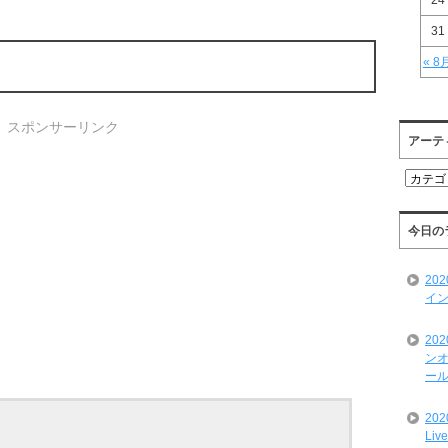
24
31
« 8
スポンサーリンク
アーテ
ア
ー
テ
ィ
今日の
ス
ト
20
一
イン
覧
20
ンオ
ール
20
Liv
────────────────────
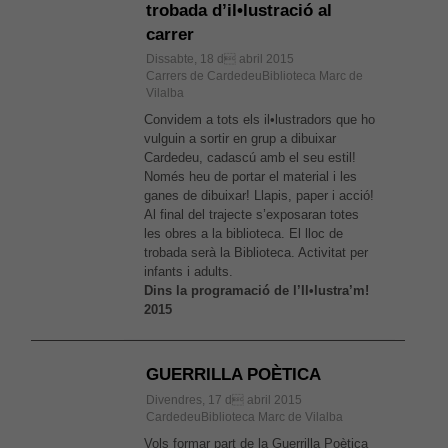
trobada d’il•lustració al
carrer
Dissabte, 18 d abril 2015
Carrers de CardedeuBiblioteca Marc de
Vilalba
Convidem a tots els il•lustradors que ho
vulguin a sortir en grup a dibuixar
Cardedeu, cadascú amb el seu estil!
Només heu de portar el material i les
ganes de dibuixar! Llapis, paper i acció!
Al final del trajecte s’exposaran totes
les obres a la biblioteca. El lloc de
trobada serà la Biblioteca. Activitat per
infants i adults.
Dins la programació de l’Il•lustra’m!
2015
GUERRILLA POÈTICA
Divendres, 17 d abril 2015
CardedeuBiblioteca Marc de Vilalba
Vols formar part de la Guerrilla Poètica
────────────────────
> **Exercise brief**: Only one stretch of the entries above is wanted: the lines from the one containing "trobada d’il•lustració al" through the one containing "Al final del trajecte s’exposaran totes". Please reproduce it exactly.

> **Response area**:
trobada d’il•lustració al
carrer
Dissabte, 18 d abril 2015
Carrers de CardedeuBiblioteca Marc de
Vilalba
Convidem a tots els il•lustradors que ho
vulguin a sortir en grup a dibuixar
Cardedeu, cadascú amb el seu estil!
Només heu de portar el material i les
ganes de dibuixar! Llapis, paper i acció!
Al final del trajecte s’exposaran totes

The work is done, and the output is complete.